But then linking every thing to the military is not quite prudish. Yes, officers are 'glorified' more and that's natural as the officer class in our armed forces and the civilian bureaucracy is 'selected' after much effort and those especially who tend to make to these slots from the middle or lower middle class, it becomes a huge achievement. Whereas, our men (most of them) in the military and other govt departments are picked up (mostly) because of the chit that they carry from some high ups. Though this demarcation is WRONG! It's kinda dictatorial and shows that relation between a King and his Slaves, but we have to live with the fact.

We need to blame the system, the entire system, to include the education system - for not making sure that only the deserving are given the degrees and not every TD &H, our selection system - for hiring _safarshis_, our awareness levels - for not raising voice against such a system, ourself - for letting ourselves accept such shyt and just adjusting ourselves as per the dictates of the system.

But lately, thanks to media and raised awareness levels, we have improved. i think the tele-film 'Sepahi Maqbool Hussian' was about a soldier since we made those Nishan-e-Hadier series both about Officers and Soldiers. Moreover, if you have been following the news reports (which i am sure you must be), you must have seen that those who embraced shahdat during the current ops were given almost equal coverage as were the officers. Though i agree, we must improve, almost every western war film revolves around a _sarge_ and his privates!

Reactions: Like Like:
2


----------



## Xeric

wangrong said:


>



AHhh.. static line jumps....miss them!


----------



## sparklingway

xeric :- I tried to connect it with the military to make it somehow connected with the theme. It's our social problem. We're still stuck with gora times where there used to be two locals called "commissioner" and "sp" and they were the gods. We still treat the whole lot like gods. We ourselves treat our janitors, drivers, servants like crap and an inhumane way. As for the Sipahi Maqbool one, as I said there are exceptions but you would agree with the whole charming officer + fancy lady + glamorous life + some bravery material. We cannot show the life of a soldier because he really doesn't have a life. We can't show the life of a janitor, because he doesn't have one. We try to cover up the reality all the time. We are the personification of an elitist society. I PM'ed Taimi then as I tried to avoid derailing further.


----------



## Xeric

i am resisting a reply, just because it would be 'off-topic. May be we can discuss it in other thread.


----------



## blain2

kursed said:


> Can anyone detail the mods on this AK-variant?

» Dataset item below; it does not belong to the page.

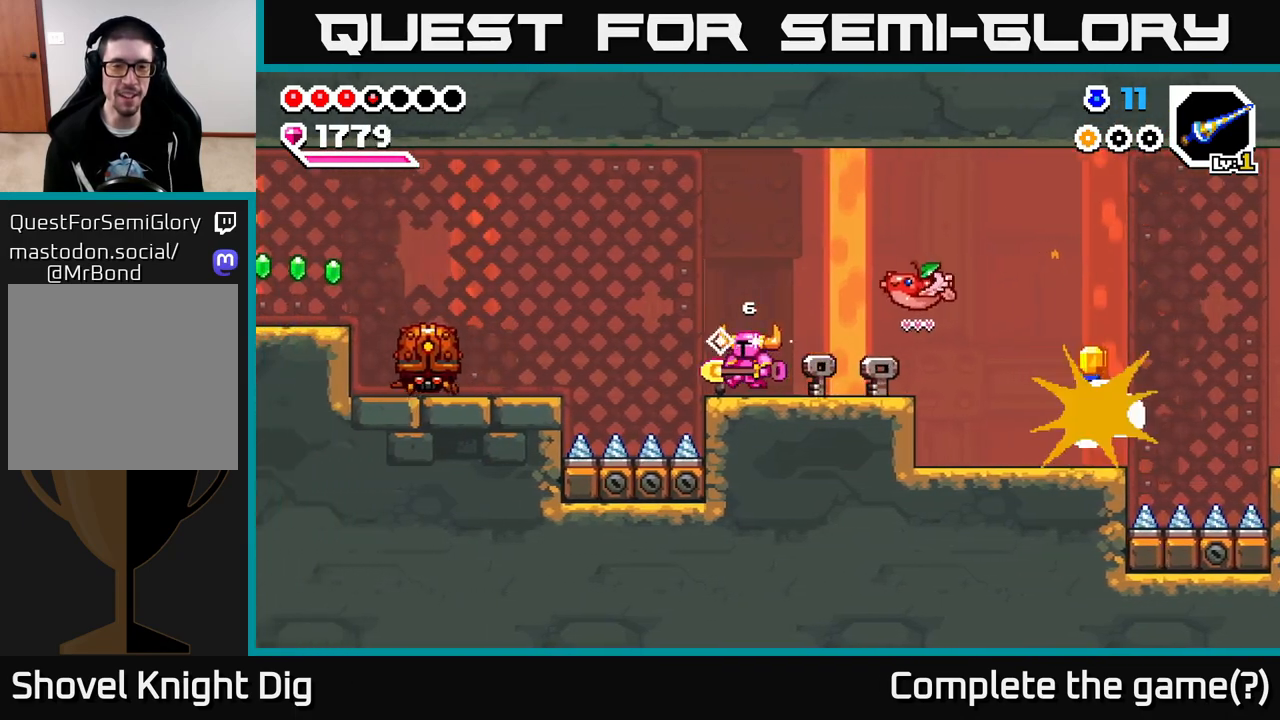
{"buttons": [], "left_stick": "left", "right_stick": "center", "events": [[133, "A", "down"], [267, "A", "up"]]}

Its just a foregrip and sighting system add on. The AK is Type-56 and Type-80s


----------



## blain2

Slides said:


> Some of our guys look really old. Experience counts, but I'm sure so many years in the SSG takes its toll on the body.



This is because our NCOs/JCOs and ORs (Jawans) typically serve for life in the SSG after they are selected from their units. They are only RTU'd due to personal or performance issues. SSG officers serve a 5 year term and this can be extended depending on circumstances or promotions. Thus you see much more older (yet physically fit, don't let a little bit of belly fool you.) yet very experienced cadres.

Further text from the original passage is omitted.